Reproduce the material from the line with "Column: Volume (kL)." through the line with "Recorded: 84.3188 kL", switching "water meter" to "flow meter" and leaving everything else unchanged. Leave the pictures out.

## Task inputs
··········

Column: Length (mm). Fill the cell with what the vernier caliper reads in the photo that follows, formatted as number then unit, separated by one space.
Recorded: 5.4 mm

··········

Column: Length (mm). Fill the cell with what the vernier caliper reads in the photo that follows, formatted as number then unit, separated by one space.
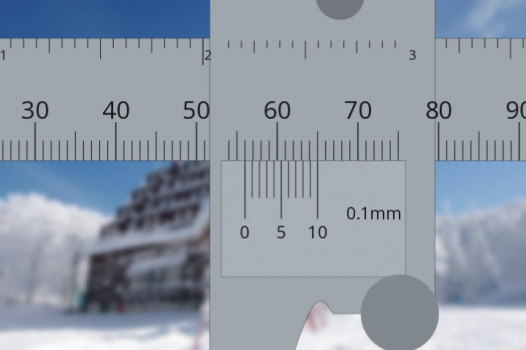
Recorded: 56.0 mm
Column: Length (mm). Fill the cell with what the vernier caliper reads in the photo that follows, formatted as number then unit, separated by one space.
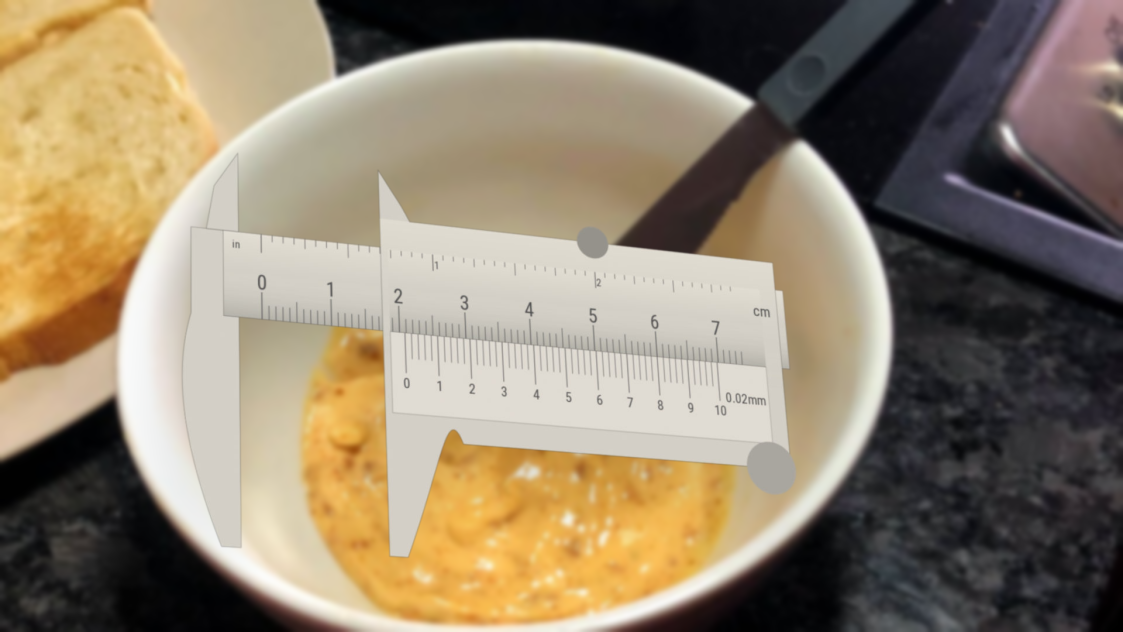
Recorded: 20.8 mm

··········

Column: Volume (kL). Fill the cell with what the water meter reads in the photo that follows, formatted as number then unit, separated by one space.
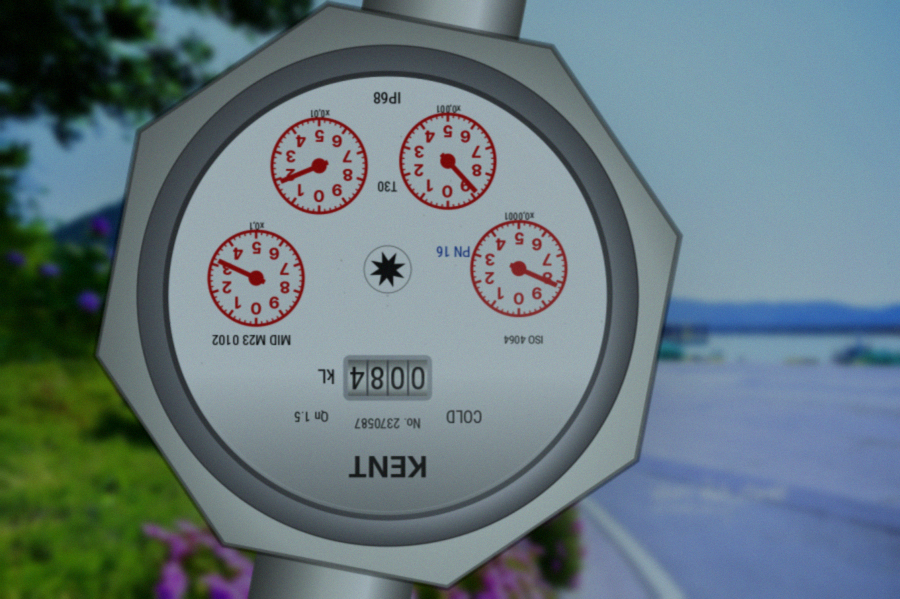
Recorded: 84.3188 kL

··········

## Response area
Column: Volume (kL). Fill the cell with what the flow meter reads in the photo that follows, formatted as number then unit, separated by one space.
Recorded: 84.3188 kL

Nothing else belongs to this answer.